- [EXERCISE REQUIREMENTS]: Copy exactly the line that contains "Jungikliai, kištukiniai lizdai" plus all remaining lines of the data, and leave out every line before it.

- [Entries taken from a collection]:
+++

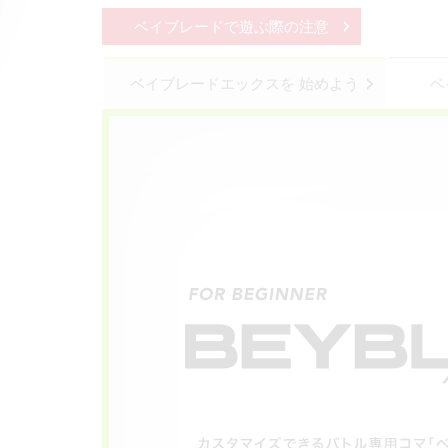
ベイブレードで遊ぶ際の注意
ベイブレードエックスを
始めよう
ベ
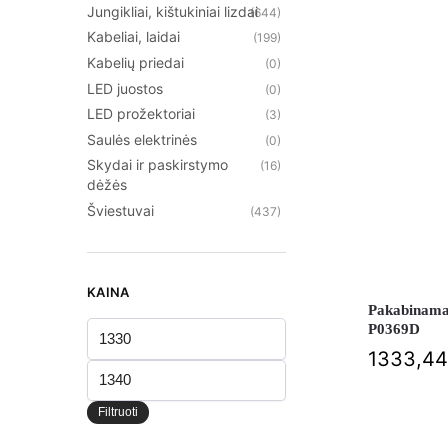
Jungikliai, kištukiniai lizdai
(644)
Kabeliai, laidai
(199)
Kabelių priedai
(0)
LED juostos
(0)
LED prožektoriai
(3)
Saulės elektrinės
(0)
Skydai ir paskirstymo
(16)
dėžės
Šviestuvai
(437)
KAINA
Pakabinama
P0369D
1333,4
Filtruoti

+++

- [EXPECTED ANSWER]:
Jungikliai, kištukiniai lizdai
(644)
Kabeliai, laidai
(199)
Kabelių priedai
(0)
LED juostos
(0)
LED prožektoriai
(3)
Saulės elektrinės
(0)
Skydai ir paskirstymo
(16)
dėžės
Šviestuvai
(437)
KAINA
Pakabinama
P0369D
1333,4
Filtruoti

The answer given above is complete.